Они успевали поговорить только урывками, потому что заботы о других все время отрывали Олю, — так она назвала себя. Танцура понял скоро, что ее интересует больше остальных Крутов. «Черт долговязый, успел закружить девке голову», — усмехнулся в душе Танцура.

Время подходило к полудню, а машин, которые должны были забрать на обратном пути раненых, все не было. Боец санроты, посланный на дорогу, чтобы узнать причину, принес неприятную весть: дорога в полк перерезана, машины были кем-то обстреляны и проскочили на полном ходу. Командир санроты раздумывал, что ему предпринять, как ускорить эвакуацию раненых, когда вблизи палаток раздались чьи-то автоматные очереди. Он выскочил из палатки и, не веря своим глазам, уставился на солдат в незнакомых темно-зеленых мундирах и касках, бежавших к палаткам. Санитары и ездовые, кто в чем был, удирали к лесу. Первой его осознанной мыслью было тоже — бежать! А раненые?!

Военврач круто повернулся и вошел в палатку. Его встретили настороженным молчанием, готовым вот-вот прерваться воплями отчаяния и упреков.

— Спокойно, товарищи! — Он поднял руку. — Мы, кажется, подверглись нападению противника. Всем оставаться на своих местах. Закон и международное право охраняют учреждения Красного Креста…

— Хальт! Хенде хох! — В палатку ворвался гитлеровец. В руках его наготове автомат. За спиной встал еще один.
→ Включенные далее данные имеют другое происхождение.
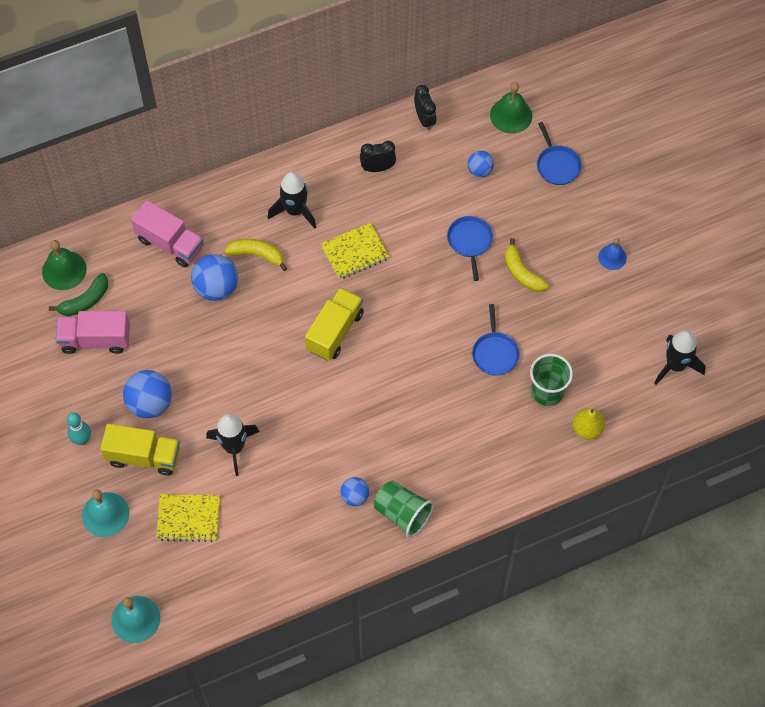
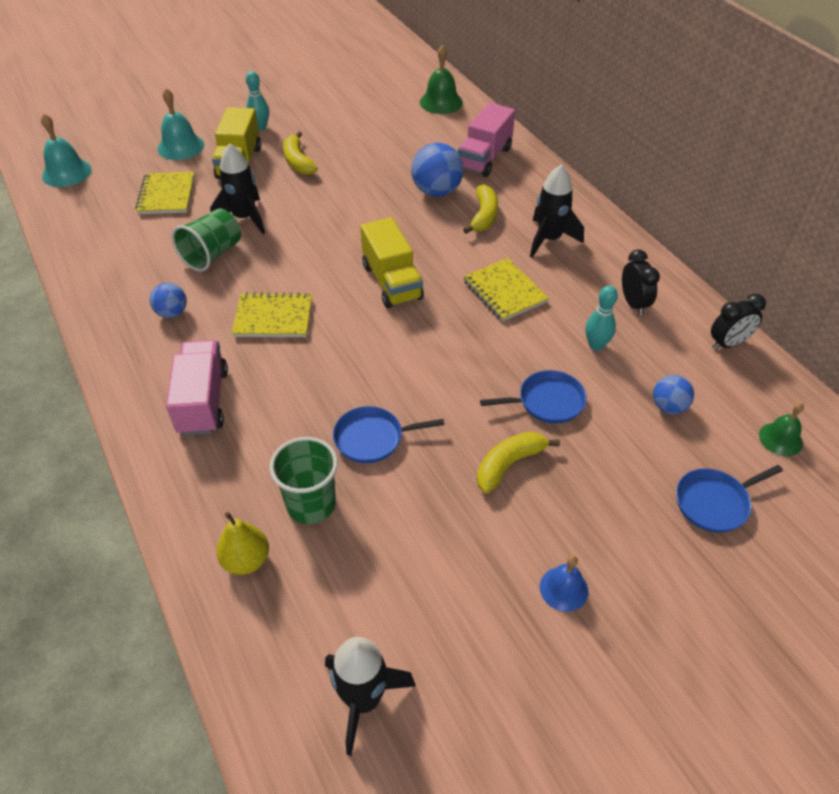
camera: 85 degrees right, 15 degrees down
(85, 301) = (409, 116): green banana -> none
(96, 340) = (367, 125): pink truck -> pink truck (203, 401)
(150, 403) = (298, 161): blue ball -> yellow banana
(335, 331) = (392, 282): yellow truck -> yellow truck turned 45 degrees clockwise
(368, 419) = (273, 317): none -> yellow notebook
(402, 514) = (142, 356): green cup -> green cup (212, 254)
(419, 201) = (596, 345): none -> turquoise bowling pin
(511, 115) = (780, 439): green bell -> green bell, size x0.64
Оля вскрикнула и прижалась к Танцуре. Он положил тяжелую, широкую, как лопата, ладонь ей на голову, погладил по волосам:

— Не бойся, Оля, все будет хорошо…

Военврач сделал шаг навстречу гитлеровцам:

— Здесь раненые. Я требую покинуть помещение. Красный Крест… Врач, — он ткнул себя пальцем в петлицу, где находился значок — чаша, обвитая змеей, потом в сторону забинтованного бойца: — Раненые… Понимаете?

— Что он говорит, Вилли? — обратился по-своему гитлеровец, стоявший сзади, к первому. — По-моему, он что-то требует… Может, навести порядок в этом балагане?